# Florida Breeder



## rshkr (Feb 9, 2012)

looking for a GSD here in florida and while i was "googling" i found ICNDF in St. Augustine, Fl.

tried "googling" some more for "feedbacks/reviews" and cant find any of substance.

i tried using the search feature in this forum/board and found 1 question without any reply.

anyone knows if this breeder is any good?


thanks for the help.


----------



## gagsd (Apr 24, 2003)

ICNDF (International Canine Narcotics Detection Foundation) Dog Training Center: Serving Northeast Florida Since 1986 | German Shepherds for Sale
This might help people to comment.


----------



## rshkr (Feb 9, 2012)

no reviews, hearsay, good or bad?
well, can someone at least recommend a reputable breeder in central florida?
i tried and call a couple of breeders i found on this forum and some are not breeding anymore.

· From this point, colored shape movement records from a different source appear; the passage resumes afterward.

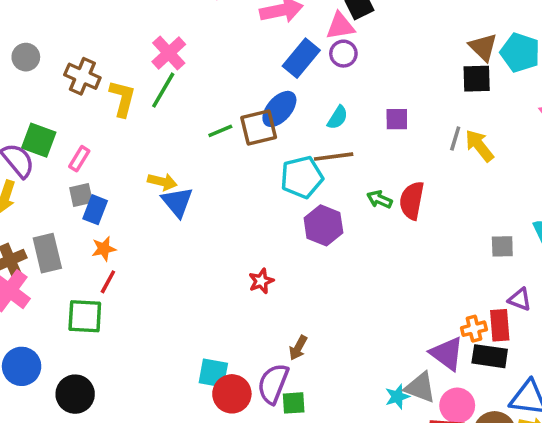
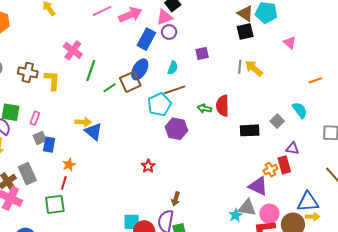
green line: (163, 90) -> (91, 71), moved
purple square: (397, 119) -> (202, 54), moved
gray square: (502, 246) -> (277, 121), turned -32
orange star: (104, 249) -> (69, 165), moved
black rectangle: (490, 356) -> (250, 130), moved

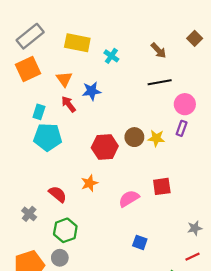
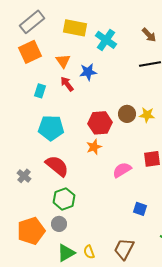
cyan cross: (111, 56) -> (106, 40), size x1.5
cyan pentagon: (48, 137) -> (51, 128), moved
orange star: (89, 183) -> (94, 147), moved
red semicircle: (58, 194) -> (57, 166), size x1.4
gray cross: (29, 214) -> (24, 176), moved
blue square: (140, 242) -> (140, 209), moved

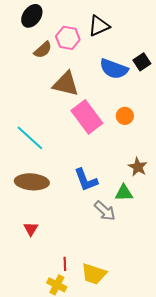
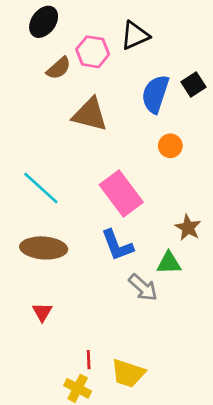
blue semicircle: (114, 69) -> (155, 94), turned 88
orange circle: (125, 116) -> (170, 146), moved
pink rectangle: (87, 117) -> (121, 193), moved

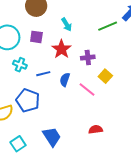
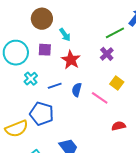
cyan arrow: (67, 25) -> (65, 35), moved
purple cross: (88, 57) -> (107, 54), moved, turned -32
cyan cross: (20, 65) -> (31, 79), turned 32
red semicircle: (96, 129) -> (119, 126), moved

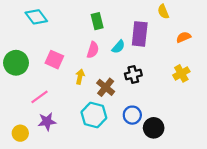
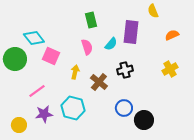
cyan diamond: (36, 17) -> (34, 38), moved
pink semicircle: (93, 50) -> (87, 47), turned -35
cyan hexagon: (94, 115) -> (73, 108), moved

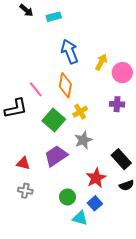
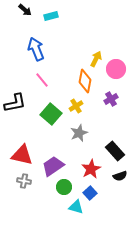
blue arrow: (70, 52) -> (36, 49), moved
orange diamond: (65, 85) -> (85, 81), moved
pink line: (36, 89) -> (42, 80), moved
purple cross: (117, 104) -> (111, 99), turned -32
purple trapezoid: (56, 156) -> (53, 166), moved
red triangle: (23, 163) -> (22, 155), size x1.6

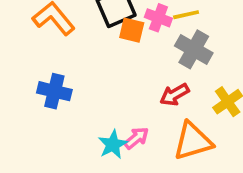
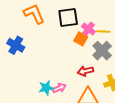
orange square: (132, 30) -> (81, 39), moved
blue cross: (54, 91) -> (16, 45), moved

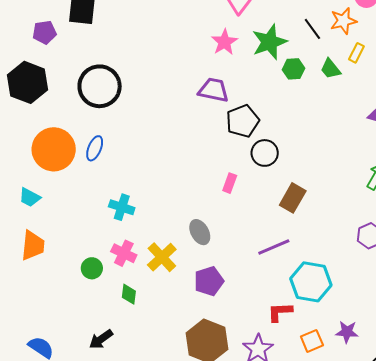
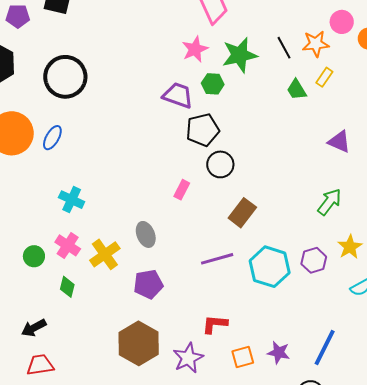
green hexagon: (293, 69) -> (213, 84), moved
cyan hexagon: (311, 282) -> (270, 267), moved

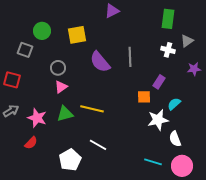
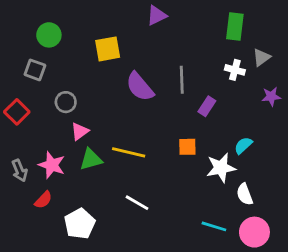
green circle: (42, 31) -> (49, 35), moved
gray circle: (58, 68) -> (66, 102), moved
red square: (12, 80) -> (17, 112), turned 30
purple rectangle: (159, 82) -> (207, 106), moved
pink triangle: (61, 87) -> (80, 131), moved
orange square: (144, 97) -> (187, 147), moved
gray arrow: (11, 111) -> (20, 171), moved, turned 98
white pentagon: (70, 160) -> (80, 224), moved

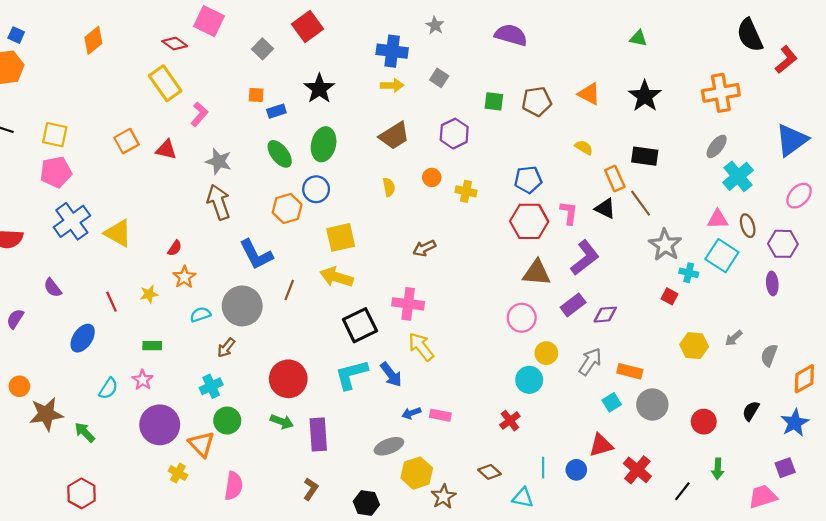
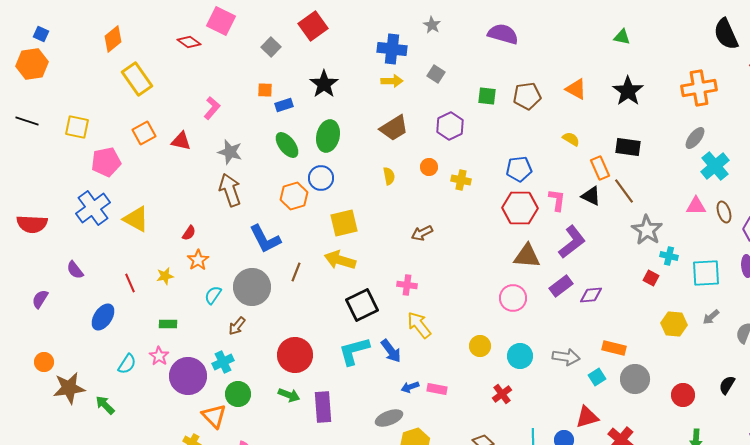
yellow rectangle: (165, 83) -> (137, 79), moved
pink pentagon: (56, 172) -> (106, 162), moved
cyan square: (722, 256) -> (706, 273), moved, turned -36
pink cross: (408, 304) -> (407, 285), size x0.7
cyan semicircle: (200, 315) -> (213, 295), turned -36
yellow circle: (546, 353) -> (480, 346), moved
gray arrow: (590, 362) -> (566, 357), moved, turned 64
purple circle: (160, 425) -> (188, 376), moved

any help is greatly appreciated.


----------



## rshkr (Feb 9, 2012)

so no one knows about this breeder?
anyone can at least recommend a breeder in florida?
looking for a working line ddr with medium drive (is that possible?), for family companion, going to be trained for obedience and MAYBE eventually family protection.


----------



## I_LOVE_MY_MIKKO (Oct 4, 2006)

Betty, a member on this forum, breeds working lines in Fl
LittleRiverCanine


----------



## zyppi (Jun 2, 2006)

von Jagenstadt German Shepherd Dogs


----------